Challenges such as rural connectivity gaps, device affordability, and the need for teacher training to integrate AI tools effectively are still there. Policy support is emerging; the National Education Policy (NEP) 2020 encourages technology-enabled, multilingual education, creating space for public-private partnerships that blend classroom teaching with AI tutors.

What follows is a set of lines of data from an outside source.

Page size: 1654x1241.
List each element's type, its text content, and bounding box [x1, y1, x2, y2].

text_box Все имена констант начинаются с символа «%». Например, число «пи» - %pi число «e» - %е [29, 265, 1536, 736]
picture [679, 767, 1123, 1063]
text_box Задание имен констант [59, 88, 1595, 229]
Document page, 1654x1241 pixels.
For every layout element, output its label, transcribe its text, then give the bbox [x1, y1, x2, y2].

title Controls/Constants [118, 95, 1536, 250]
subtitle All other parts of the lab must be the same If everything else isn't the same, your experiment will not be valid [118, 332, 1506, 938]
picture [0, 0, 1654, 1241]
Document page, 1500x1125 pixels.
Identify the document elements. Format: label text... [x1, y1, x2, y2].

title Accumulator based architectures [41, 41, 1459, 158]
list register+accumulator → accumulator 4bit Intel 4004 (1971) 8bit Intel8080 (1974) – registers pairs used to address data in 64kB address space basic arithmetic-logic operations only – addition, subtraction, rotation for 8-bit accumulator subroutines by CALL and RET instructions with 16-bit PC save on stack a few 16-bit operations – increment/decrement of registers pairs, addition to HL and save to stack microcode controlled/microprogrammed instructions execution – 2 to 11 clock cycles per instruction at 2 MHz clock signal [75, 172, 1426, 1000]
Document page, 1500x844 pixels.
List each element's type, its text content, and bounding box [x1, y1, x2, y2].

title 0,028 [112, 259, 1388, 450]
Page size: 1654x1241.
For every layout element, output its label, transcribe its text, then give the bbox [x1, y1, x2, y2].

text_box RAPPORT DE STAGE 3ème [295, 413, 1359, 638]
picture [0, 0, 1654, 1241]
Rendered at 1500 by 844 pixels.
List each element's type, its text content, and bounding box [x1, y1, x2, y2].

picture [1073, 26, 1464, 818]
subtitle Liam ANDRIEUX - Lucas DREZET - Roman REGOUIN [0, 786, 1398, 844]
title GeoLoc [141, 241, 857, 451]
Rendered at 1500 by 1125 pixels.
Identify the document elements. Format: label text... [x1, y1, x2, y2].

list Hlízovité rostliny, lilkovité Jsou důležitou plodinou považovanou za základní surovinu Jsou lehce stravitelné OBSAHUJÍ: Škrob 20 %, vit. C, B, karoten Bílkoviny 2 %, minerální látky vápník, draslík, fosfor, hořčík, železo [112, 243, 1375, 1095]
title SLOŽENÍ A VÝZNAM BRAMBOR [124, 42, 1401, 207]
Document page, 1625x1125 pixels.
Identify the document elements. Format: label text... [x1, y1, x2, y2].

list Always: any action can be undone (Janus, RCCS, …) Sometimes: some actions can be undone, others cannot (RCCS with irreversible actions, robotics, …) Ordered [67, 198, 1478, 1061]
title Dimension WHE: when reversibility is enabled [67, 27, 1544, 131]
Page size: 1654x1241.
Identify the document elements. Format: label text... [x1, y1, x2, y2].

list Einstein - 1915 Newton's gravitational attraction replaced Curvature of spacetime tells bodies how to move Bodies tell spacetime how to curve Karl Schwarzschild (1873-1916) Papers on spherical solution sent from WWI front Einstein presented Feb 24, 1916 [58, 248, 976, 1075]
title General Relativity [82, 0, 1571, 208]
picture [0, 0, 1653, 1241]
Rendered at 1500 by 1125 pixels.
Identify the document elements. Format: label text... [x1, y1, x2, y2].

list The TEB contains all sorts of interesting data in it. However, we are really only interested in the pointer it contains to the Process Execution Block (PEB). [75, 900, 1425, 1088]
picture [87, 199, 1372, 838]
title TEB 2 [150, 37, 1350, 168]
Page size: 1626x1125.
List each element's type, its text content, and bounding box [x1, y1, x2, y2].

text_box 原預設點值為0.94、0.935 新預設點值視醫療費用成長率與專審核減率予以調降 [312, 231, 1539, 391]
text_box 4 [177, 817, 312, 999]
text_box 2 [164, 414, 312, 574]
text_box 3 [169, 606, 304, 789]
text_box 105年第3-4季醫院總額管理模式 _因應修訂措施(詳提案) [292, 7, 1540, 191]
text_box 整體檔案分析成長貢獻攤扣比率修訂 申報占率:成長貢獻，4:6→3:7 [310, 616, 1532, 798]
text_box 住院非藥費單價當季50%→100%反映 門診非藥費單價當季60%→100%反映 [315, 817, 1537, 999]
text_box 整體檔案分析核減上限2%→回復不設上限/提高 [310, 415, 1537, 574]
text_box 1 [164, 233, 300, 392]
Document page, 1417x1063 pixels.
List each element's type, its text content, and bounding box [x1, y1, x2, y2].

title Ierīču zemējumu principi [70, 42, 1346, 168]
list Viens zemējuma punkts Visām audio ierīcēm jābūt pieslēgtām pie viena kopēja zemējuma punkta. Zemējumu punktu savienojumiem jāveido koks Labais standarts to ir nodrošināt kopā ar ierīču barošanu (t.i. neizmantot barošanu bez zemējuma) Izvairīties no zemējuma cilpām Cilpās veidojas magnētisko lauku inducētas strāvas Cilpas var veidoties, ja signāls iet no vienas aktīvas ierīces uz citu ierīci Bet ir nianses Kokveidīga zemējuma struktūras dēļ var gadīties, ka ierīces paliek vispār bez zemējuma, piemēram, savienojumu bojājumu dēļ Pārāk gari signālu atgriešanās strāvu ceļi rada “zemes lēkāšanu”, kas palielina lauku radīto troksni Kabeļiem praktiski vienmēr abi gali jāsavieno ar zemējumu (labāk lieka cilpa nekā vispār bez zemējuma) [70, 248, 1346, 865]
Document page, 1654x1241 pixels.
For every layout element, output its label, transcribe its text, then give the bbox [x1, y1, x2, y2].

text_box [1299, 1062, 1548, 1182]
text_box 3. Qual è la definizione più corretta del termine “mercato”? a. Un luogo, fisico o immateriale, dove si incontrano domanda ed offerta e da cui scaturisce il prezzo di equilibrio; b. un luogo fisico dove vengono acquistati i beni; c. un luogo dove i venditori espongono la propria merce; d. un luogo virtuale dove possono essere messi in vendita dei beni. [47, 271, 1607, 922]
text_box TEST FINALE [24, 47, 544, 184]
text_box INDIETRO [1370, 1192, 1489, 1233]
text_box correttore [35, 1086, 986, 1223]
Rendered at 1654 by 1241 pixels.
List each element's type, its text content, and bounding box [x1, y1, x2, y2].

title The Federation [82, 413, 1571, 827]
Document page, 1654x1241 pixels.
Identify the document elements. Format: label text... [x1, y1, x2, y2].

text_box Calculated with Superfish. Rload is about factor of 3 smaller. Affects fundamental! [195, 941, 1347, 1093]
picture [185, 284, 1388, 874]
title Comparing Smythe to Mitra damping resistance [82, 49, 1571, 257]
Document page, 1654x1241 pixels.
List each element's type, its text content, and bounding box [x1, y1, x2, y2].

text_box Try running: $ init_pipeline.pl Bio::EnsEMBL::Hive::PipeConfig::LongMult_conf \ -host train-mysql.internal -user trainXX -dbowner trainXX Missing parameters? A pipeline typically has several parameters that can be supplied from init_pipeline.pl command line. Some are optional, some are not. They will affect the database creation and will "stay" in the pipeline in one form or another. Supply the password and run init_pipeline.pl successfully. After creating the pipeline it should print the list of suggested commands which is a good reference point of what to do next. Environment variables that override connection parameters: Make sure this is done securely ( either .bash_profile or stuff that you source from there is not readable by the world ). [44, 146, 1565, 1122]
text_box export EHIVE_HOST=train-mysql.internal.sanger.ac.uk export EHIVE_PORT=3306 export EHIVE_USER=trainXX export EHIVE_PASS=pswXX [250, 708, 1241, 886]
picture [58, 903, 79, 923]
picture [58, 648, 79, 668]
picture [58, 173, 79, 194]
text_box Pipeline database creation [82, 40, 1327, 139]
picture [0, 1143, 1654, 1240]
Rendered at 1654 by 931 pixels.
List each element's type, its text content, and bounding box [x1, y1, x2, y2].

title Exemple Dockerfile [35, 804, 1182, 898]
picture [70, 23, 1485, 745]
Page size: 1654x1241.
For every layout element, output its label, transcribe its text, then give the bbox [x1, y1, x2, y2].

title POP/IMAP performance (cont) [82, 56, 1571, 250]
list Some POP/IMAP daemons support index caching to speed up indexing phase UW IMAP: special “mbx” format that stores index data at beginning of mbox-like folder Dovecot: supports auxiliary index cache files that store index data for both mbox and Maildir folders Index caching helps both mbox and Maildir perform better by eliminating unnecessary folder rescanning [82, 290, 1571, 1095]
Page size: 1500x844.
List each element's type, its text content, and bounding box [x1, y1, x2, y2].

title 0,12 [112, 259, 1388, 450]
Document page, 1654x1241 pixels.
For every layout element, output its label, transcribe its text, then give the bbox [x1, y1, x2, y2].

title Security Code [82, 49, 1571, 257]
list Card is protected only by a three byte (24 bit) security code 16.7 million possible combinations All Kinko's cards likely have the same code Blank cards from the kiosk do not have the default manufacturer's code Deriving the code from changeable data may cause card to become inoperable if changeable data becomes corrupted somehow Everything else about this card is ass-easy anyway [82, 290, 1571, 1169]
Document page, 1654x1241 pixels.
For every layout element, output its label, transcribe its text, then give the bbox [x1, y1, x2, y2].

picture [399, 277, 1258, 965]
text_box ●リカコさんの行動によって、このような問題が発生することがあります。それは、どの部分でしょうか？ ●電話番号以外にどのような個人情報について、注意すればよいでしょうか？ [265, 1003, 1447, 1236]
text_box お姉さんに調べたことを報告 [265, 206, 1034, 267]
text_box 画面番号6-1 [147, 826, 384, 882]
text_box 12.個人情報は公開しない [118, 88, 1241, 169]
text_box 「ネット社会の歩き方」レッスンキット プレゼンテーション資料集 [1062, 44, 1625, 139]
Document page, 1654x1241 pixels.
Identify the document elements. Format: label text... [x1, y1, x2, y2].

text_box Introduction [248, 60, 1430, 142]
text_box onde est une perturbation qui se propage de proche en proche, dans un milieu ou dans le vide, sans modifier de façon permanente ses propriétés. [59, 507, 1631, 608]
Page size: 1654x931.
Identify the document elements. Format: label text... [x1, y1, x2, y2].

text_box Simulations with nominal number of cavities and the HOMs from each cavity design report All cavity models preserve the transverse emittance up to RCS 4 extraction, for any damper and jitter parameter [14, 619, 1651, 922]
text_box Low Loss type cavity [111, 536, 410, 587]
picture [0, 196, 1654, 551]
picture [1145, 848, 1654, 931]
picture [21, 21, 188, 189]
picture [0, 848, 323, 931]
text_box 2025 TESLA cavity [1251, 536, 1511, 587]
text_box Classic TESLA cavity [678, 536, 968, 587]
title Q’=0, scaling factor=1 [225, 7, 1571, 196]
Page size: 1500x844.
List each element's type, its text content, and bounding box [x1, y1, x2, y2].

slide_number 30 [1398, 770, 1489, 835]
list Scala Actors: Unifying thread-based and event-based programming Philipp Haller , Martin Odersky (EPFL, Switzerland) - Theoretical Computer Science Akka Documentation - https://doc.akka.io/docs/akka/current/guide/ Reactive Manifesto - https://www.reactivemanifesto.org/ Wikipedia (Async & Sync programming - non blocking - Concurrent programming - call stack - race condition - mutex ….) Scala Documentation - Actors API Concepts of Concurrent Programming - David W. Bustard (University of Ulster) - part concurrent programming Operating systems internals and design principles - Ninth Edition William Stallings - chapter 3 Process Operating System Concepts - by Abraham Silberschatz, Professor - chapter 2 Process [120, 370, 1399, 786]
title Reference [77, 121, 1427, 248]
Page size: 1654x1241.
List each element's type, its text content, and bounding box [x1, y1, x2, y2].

While AI enables personalisation at scale, it in itself is not a silver bullet. AI, especially the Large Language Model (LLM) kind, works like a black box and has a propensity to hallucinate. Even with specialised guardrails that incorporate sound learning pedagogy, solutions can veer off course. Unsupervised learning journeys with LLM-based AI – especially for young learners – can be counterproductive and downright dangerous. There is good news here: alternative AI architectures are emerging that are explainable, transparent, and 100% hallucination-free. Solutions built on this type of AI will be effective and safe, even when unsupervised.

A Bridge, Not a Barrier

AI cannot replace the motivation and practice required to master a language, but it can provide something once thought impossible: high-quality, low-cost, individualised English instruction at a national scale. Adopting English does not have to mean giving up our linguistic diversity. By leveraging AI while respecting India’s multilingual heritage, English becomes a bridge to opportunities rather than a gatekeeper of privilege.

The English advantage that once belonged to a small urban elite can now reach a rural teenager with a smartphone and a data plan. India is on the verge of breaking through the English barrier, as AI-powered solutions will enable millions of Indians to build their English skills and learn to learn in English, propelling their participation in a truly global economy.